Calhanoglu Bayern Monaco. L'interesse del Bayern Monaco per Hakan Calhanoglu è concreto e reale. Come riportato dal giornalista turco di TRT Sport Ibrahim Kirkayak, i bavaresi hanno offerto 50 milioni di euro  all'Inter ed un contratto da 8 milioni di euro a stagione al giocatore. Andiamo ad analizzare i pro e i contro di una possibile cessione del centrocampista da parte dell'Inter.

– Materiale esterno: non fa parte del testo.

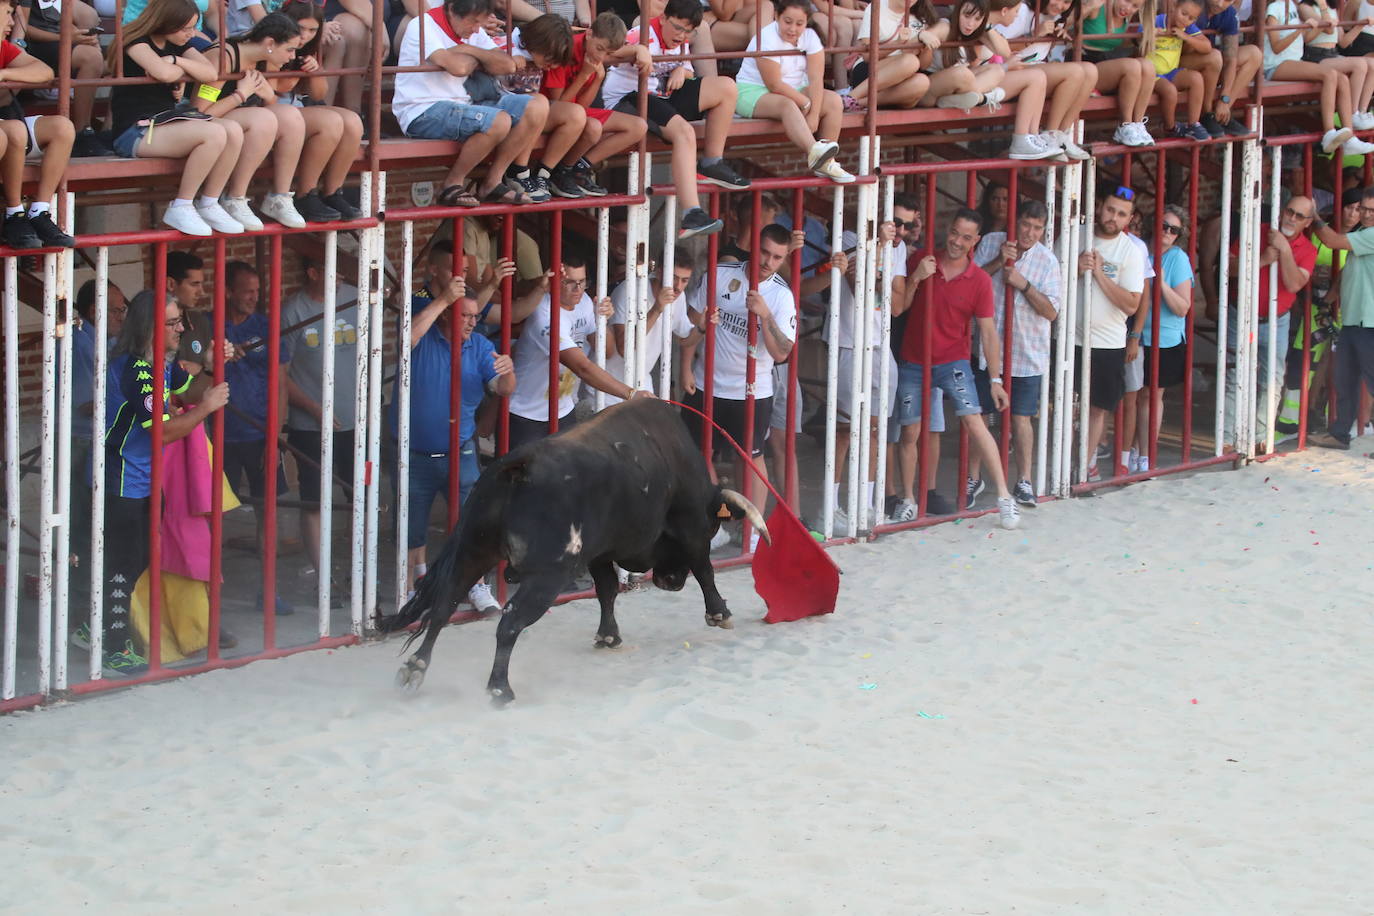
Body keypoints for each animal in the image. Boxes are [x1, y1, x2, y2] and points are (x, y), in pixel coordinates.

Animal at [370, 398, 769, 708]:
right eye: (714, 528)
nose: (671, 583)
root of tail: (519, 466)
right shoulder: (692, 531)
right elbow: (705, 570)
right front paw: (719, 613)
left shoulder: (599, 554)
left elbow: (606, 589)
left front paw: (608, 635)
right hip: (546, 577)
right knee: (509, 623)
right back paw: (500, 689)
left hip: (472, 551)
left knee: (442, 608)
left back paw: (415, 669)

Calhanoglu al Bayern? Pro e contro della possibile vendita del turco

Il principale vantaggio di un'eventuale cessione di Calhanoglu al Bayern Monaco è di tipo economico. L'Inter registrerebbe una plusvalenza monstre e si libererebbe di un contratto pesante. Inoltre avrebbe poi margine di manovra per accapparrarsi giocatori che interessano molto, come Gudmundsson e Bento. 50 mliioni, però, potrebbero non bastare dato che comunque stiamo parlando di uno dei registi più forti d'Europa autore di 15 goal e 3 assist solo nell'ultima stagione. I nerazzurri devono tenere il punto e, in caso di decisione per la cessione, alzare il prezzo del cartellino o chiedere qualche giocatore in cambio (ad esempio De Ligt o Kim). Anche per il giocatore la cessione potrebbe essere vantaggiosa, dato che il suo stipendio aumenterebbe dai 6,5 milioni attuali ad 8 milioni. Detto dei possibili vantaggi, arriviamo ora alle note dolenti. Per quanto riguarda il lato tecnico, perdere Calhanoglu sarebbe un duro colpo per i meccanismi tattici di Simone Inzaghi, ormai ampiamente rodati ed oleati. In più verrebbe a mancare un rigorista infallibile (17 rigori segnati su 17 calciati in maglia nerazzurra). E poi, last but not least, eventuali squadre con cui si andrebbe a trattare il sostituto potrebbero alzare il prezzo consci del tesoretto che ha in mano l'Inter. In Viale della Liberazione si stanno facendo tutte le valutazioni del caso, andranno ponderati bene tutti i fattori per arrivare alla decisione finale. Chiaramente, il tutto dovrà essere anche concordato col giocatore, perchè la sua volontà sarà quella che alla fine farà la differenza. L'Inter non trattiene nessuno, a maggior ragione contro la sua volontà. Gli ultimi anni hanno dimostrato che tutti i giocatori possono essere sostituibili e che si può rimanere competitivi e vincere anche perdendo colonne portanti della rosa.